The difference is that RDMA communication requires explicitly binding to a
specified RDMA device before communication can occur, and most operations are
asynchronous in nature. Asynchronous communication events on an rdma_cm_id
are
reported through the associated event channel. If the channel parameter is NULL
,
the rdma_cm_id
will be placed into synchronous operation. While operating
synchronously, calls that result in an event will block until the operation
completes. The event will be returned to the user through the rdma_cm_id
structure, and be available for access until another rdma_cm
call is made.
Users must release the rdma_cm_id
by calling rdma_destroy_id
.
struct rdma_cm_id {
struct ibv_context *verbs;
struct rdma_event_channel *channel;
void *context;
struct ibv_qp *qp;
struct rdma_route route;
enum rdma_port_space ps;
uint8_t port_num;
struct rdma_cm_event *event;
struct ibv_comp_channel *send_cq_channel;
struct ibv_cq *send_cq;
struct ibv_comp_channel *recv_cq_channel;
struct ibv_cq *recv_cq;
struct ibv_srq *srq;
struct ibv_pd *pd;
enum ibv_qp_type qp_type;
};
Create RDMA connection id:
int rdma_create_id(struct rdma_event_channel *channel,
struct rdma_cm_id **id,
void *context,
enum rdma_port_space ps);
IB Verbs Objects
Protection Domain (PD)

● BRIEF A:
In the RDMA passage, what happens to the rdma_cm_id when the channel parameter is NULL?
● BRIEF B:
From the entries, pull out the lines that start with the line containing "so click(365, 420)." and end with the line containing "This screenshot has width=960, height=540. I", and reproduce them unchanged.

● EXERCISE DATA:
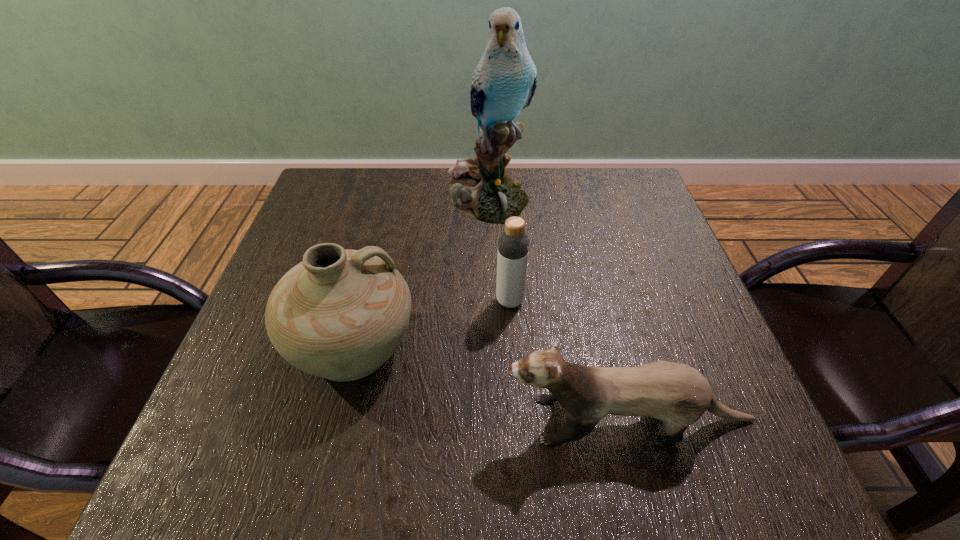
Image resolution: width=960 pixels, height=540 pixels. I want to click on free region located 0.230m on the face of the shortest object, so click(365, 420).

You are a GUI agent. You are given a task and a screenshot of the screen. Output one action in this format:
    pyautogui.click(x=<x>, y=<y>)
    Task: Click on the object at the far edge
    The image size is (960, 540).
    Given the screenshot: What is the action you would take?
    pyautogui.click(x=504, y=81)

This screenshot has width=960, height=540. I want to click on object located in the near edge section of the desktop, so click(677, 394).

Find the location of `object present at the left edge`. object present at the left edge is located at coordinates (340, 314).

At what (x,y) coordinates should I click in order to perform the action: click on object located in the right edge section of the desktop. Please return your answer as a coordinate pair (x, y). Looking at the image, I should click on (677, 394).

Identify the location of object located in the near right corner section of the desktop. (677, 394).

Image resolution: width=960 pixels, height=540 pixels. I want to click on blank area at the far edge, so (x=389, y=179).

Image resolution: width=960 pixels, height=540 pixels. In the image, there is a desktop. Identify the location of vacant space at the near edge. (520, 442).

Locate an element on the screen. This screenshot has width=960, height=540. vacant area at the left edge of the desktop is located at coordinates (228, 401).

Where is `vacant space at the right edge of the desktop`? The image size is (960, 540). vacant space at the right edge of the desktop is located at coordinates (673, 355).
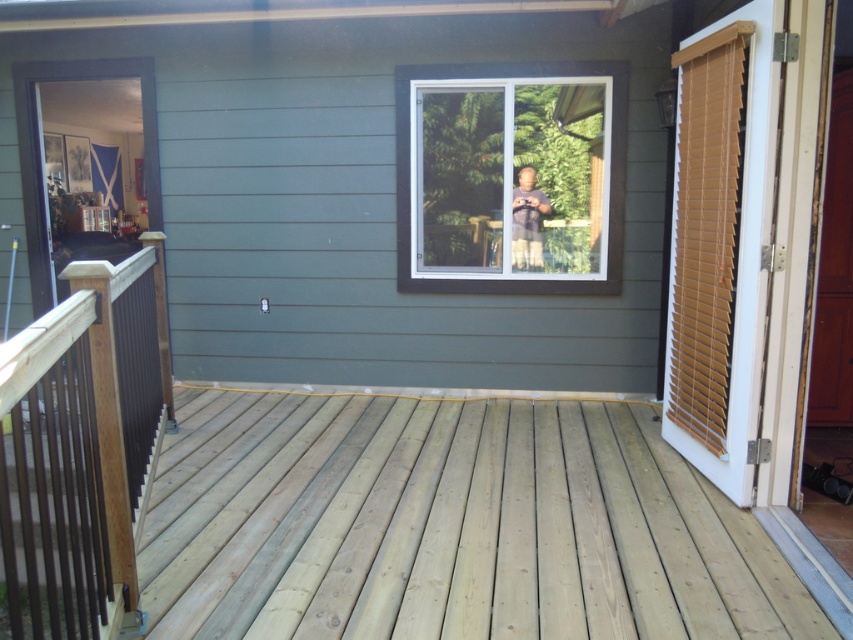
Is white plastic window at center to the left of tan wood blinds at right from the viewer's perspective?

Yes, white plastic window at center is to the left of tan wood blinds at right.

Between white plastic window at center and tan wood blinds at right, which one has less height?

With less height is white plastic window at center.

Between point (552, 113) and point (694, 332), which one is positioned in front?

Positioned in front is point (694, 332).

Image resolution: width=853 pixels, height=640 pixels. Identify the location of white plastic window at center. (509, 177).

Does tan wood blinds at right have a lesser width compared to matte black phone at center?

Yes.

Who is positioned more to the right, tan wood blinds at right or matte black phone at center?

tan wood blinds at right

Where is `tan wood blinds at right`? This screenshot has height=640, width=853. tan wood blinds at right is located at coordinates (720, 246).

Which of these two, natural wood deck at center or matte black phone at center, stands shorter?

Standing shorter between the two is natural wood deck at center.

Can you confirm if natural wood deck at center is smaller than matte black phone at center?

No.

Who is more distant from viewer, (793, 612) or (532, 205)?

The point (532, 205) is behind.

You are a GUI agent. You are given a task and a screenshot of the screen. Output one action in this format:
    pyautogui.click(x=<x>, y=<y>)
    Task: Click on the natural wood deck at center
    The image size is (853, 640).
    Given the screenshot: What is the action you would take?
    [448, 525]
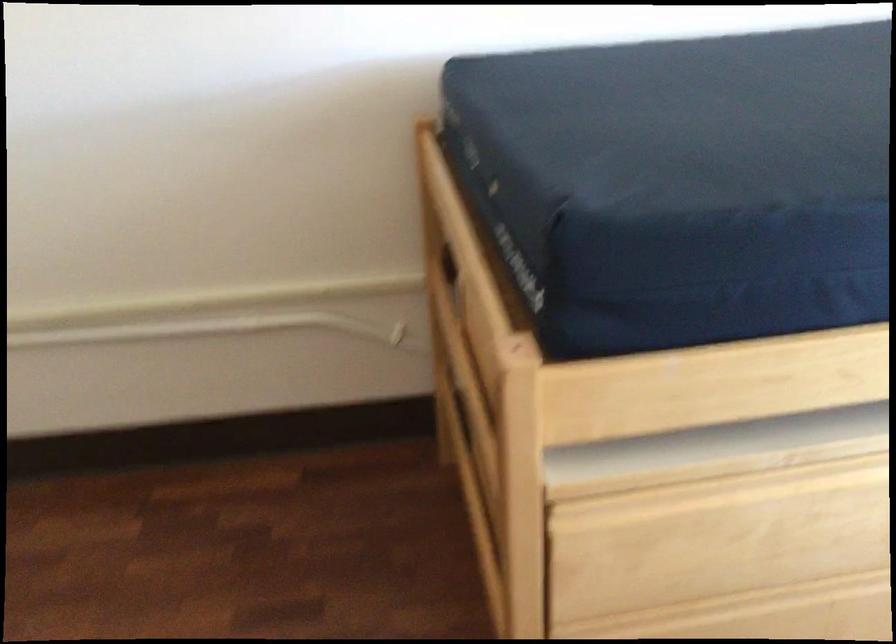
---
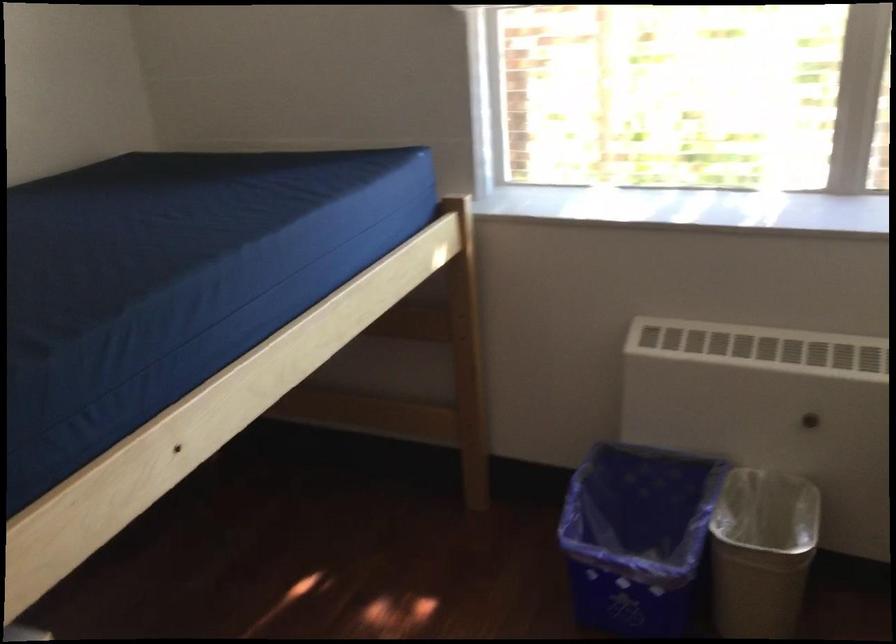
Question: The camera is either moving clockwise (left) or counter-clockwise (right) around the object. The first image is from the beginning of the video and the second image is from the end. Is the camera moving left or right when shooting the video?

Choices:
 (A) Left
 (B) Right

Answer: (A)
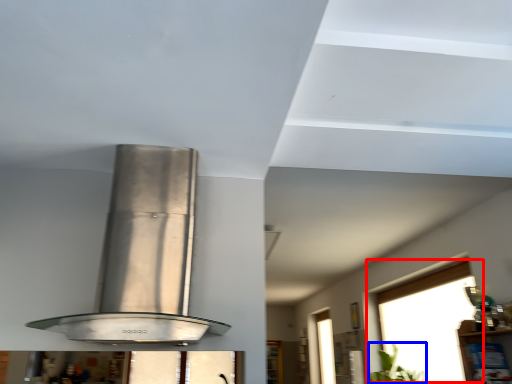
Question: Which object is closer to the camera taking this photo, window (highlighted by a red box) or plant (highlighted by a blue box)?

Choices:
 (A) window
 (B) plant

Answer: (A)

● PROBLEM SOLUTION A:
It is placed into synchronous operation.

● PROBLEM SOLUTION B:
Image resolution: width=960 pixels, height=540 pixels. I want to click on free region located 0.230m on the face of the shortest object, so click(365, 420).

You are a GUI agent. You are given a task and a screenshot of the screen. Output one action in this format:
    pyautogui.click(x=<x>, y=<y>)
    Task: Click on the object at the far edge
    The image size is (960, 540).
    Given the screenshot: What is the action you would take?
    pyautogui.click(x=504, y=81)

This screenshot has width=960, height=540. I want to click on object located in the near edge section of the desktop, so click(677, 394).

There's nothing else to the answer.